[Stored data entries]

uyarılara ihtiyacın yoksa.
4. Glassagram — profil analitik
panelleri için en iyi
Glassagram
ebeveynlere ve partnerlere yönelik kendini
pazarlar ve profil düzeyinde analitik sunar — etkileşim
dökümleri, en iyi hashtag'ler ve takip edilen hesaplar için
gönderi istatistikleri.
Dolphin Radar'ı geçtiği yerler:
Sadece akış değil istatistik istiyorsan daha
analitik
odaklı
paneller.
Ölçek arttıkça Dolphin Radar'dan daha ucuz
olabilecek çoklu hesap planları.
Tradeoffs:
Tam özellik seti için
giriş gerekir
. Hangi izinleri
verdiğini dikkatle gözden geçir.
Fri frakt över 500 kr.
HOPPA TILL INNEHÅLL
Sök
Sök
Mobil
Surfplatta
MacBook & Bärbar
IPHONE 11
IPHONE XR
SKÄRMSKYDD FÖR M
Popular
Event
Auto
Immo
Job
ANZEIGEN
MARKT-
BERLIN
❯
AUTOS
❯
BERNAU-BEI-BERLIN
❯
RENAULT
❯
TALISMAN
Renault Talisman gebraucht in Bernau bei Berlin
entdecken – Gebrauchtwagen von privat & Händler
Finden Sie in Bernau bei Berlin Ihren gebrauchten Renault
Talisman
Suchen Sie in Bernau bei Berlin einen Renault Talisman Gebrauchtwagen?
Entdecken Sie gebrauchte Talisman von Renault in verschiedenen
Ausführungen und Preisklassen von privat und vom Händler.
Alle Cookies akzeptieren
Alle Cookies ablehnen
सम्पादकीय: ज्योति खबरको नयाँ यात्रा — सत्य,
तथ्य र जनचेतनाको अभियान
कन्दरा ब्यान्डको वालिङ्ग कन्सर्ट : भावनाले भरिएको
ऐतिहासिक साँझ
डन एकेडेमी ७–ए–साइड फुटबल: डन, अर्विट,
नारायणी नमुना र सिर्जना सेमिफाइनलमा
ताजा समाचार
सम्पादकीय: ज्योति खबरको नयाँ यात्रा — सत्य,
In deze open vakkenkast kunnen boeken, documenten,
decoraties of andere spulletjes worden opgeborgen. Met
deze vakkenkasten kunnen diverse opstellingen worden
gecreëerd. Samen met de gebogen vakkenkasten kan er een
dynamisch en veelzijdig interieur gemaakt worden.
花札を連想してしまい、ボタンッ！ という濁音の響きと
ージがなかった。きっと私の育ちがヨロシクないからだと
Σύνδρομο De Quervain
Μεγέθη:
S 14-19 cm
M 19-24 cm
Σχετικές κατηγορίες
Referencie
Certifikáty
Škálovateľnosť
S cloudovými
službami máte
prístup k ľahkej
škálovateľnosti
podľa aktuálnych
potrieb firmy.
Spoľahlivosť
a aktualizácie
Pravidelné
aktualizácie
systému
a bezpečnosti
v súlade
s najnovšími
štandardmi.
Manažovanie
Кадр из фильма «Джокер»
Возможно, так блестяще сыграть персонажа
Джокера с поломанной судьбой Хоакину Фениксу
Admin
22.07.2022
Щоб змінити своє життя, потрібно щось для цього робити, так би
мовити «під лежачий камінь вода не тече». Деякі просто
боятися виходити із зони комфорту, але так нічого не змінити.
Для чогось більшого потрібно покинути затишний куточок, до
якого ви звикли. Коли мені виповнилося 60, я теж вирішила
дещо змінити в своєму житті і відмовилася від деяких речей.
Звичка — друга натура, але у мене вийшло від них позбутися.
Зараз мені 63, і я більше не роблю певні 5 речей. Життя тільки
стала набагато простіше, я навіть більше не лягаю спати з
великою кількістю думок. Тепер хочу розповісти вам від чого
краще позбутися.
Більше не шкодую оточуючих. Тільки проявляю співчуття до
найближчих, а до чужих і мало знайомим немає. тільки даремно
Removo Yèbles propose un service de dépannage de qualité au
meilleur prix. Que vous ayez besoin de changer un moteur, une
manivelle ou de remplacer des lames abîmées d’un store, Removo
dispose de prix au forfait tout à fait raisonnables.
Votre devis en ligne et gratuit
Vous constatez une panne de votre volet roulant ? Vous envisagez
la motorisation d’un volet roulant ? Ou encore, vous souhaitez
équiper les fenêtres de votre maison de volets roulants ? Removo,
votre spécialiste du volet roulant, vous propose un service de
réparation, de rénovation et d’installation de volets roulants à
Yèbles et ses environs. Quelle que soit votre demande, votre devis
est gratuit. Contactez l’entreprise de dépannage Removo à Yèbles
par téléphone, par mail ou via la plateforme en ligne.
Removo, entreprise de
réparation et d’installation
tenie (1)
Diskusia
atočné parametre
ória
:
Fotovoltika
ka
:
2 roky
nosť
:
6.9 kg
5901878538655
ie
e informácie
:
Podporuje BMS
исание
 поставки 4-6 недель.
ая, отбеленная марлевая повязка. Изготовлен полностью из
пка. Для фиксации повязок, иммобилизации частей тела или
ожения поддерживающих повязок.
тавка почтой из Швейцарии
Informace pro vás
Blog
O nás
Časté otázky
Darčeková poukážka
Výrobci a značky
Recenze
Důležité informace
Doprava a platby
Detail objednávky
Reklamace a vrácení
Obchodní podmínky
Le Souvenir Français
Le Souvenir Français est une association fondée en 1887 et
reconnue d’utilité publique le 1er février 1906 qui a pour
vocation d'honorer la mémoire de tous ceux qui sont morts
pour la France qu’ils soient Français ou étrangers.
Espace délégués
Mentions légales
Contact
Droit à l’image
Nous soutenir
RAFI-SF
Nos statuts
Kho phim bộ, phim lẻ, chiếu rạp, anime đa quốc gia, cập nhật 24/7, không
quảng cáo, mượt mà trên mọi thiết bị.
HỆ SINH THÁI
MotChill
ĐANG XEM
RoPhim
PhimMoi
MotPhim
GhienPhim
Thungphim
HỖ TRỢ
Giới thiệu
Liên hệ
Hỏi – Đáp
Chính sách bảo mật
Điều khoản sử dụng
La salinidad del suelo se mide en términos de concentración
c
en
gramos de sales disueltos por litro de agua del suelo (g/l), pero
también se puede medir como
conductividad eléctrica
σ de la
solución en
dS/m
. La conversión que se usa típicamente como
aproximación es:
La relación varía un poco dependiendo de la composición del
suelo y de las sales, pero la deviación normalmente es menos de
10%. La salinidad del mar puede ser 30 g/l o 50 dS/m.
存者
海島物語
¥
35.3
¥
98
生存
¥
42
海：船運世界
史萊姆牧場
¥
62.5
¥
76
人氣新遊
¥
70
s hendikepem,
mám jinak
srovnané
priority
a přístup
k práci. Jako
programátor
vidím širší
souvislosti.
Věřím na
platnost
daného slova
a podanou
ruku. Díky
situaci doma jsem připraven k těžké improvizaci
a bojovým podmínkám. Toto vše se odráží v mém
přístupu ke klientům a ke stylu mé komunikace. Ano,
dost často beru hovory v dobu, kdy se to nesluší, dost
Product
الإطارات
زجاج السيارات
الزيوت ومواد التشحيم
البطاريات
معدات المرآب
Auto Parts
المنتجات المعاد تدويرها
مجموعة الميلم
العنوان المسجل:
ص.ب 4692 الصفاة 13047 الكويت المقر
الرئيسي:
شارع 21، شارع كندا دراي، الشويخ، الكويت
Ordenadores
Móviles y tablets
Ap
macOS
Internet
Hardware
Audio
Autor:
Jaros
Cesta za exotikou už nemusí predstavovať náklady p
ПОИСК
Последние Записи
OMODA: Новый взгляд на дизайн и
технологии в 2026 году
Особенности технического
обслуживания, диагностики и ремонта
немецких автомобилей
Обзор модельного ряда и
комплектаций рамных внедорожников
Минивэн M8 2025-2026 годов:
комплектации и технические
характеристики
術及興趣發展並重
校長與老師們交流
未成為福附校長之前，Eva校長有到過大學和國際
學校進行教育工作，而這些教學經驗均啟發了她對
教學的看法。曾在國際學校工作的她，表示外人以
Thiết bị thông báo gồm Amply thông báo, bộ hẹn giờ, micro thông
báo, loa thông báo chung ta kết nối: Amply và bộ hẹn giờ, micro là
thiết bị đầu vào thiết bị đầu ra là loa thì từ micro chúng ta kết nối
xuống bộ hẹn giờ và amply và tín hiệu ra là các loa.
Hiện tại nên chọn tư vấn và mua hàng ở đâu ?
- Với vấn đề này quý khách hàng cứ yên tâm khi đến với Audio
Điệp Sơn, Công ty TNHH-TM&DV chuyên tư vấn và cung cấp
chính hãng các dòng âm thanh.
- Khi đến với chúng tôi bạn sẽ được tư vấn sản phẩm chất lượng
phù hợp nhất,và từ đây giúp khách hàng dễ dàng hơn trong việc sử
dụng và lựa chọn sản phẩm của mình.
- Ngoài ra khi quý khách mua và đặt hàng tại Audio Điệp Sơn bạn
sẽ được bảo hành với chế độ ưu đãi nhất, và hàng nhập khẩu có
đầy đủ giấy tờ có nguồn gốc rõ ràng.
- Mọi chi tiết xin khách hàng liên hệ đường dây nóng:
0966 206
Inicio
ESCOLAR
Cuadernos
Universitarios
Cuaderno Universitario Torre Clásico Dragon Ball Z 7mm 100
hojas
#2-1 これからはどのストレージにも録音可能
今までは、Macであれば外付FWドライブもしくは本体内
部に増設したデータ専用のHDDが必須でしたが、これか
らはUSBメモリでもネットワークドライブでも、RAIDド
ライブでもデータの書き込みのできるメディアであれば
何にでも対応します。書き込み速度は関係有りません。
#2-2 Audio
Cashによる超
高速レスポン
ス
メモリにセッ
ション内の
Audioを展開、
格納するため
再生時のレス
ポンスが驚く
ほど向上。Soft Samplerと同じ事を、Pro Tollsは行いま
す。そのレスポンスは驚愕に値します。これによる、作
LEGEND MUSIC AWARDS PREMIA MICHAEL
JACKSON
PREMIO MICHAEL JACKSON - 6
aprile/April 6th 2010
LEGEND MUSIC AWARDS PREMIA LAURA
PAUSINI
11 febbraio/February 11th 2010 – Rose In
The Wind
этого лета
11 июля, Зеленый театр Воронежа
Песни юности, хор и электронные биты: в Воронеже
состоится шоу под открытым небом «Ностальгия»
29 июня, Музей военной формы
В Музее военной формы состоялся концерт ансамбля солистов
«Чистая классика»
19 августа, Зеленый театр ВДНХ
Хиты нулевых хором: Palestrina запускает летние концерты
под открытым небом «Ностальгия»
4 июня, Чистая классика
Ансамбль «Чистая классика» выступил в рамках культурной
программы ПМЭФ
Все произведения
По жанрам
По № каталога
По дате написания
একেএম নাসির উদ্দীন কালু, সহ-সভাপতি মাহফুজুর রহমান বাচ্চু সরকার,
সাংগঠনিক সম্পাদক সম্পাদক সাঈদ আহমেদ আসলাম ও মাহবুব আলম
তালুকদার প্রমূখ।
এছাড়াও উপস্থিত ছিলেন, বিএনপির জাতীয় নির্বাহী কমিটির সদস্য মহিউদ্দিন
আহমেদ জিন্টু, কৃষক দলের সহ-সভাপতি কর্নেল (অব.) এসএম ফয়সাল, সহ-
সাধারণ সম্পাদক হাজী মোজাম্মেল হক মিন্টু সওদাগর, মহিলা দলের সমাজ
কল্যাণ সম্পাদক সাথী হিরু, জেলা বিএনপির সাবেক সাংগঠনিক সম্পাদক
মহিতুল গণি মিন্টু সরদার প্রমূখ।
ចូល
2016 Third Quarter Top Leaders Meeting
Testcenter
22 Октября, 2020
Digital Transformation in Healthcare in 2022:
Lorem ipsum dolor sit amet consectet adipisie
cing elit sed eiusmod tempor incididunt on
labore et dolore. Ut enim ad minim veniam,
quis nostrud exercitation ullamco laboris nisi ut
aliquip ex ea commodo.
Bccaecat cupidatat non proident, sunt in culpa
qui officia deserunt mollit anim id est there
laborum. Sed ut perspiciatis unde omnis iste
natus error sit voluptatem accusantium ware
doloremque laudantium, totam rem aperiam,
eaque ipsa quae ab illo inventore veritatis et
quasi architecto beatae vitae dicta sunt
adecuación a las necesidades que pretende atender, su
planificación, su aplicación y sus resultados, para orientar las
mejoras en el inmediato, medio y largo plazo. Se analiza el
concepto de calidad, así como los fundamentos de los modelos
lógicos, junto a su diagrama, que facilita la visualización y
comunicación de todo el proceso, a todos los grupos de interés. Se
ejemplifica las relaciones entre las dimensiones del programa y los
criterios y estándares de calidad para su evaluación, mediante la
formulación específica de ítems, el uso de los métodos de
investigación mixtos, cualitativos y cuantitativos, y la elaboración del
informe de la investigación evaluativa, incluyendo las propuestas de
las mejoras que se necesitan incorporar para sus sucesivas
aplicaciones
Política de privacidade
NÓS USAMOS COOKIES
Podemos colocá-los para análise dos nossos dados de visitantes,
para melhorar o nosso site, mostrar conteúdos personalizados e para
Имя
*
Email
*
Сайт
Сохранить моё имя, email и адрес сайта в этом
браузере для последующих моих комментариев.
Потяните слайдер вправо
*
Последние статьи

_Work request_: From the entries above, extract only the lines running from the one containing "Thiết bị thông" through the one containing "Hiện tại nên chọn tư vấn và mua hàng ở đâu ?", inclusive.

_Completed task_:
Thiết bị thông báo gồm Amply thông báo, bộ hẹn giờ, micro thông
báo, loa thông báo chung ta kết nối: Amply và bộ hẹn giờ, micro là
thiết bị đầu vào thiết bị đầu ra là loa thì từ micro chúng ta kết nối
xuống bộ hẹn giờ và amply và tín hiệu ra là các loa.
Hiện tại nên chọn tư vấn và mua hàng ở đâu ?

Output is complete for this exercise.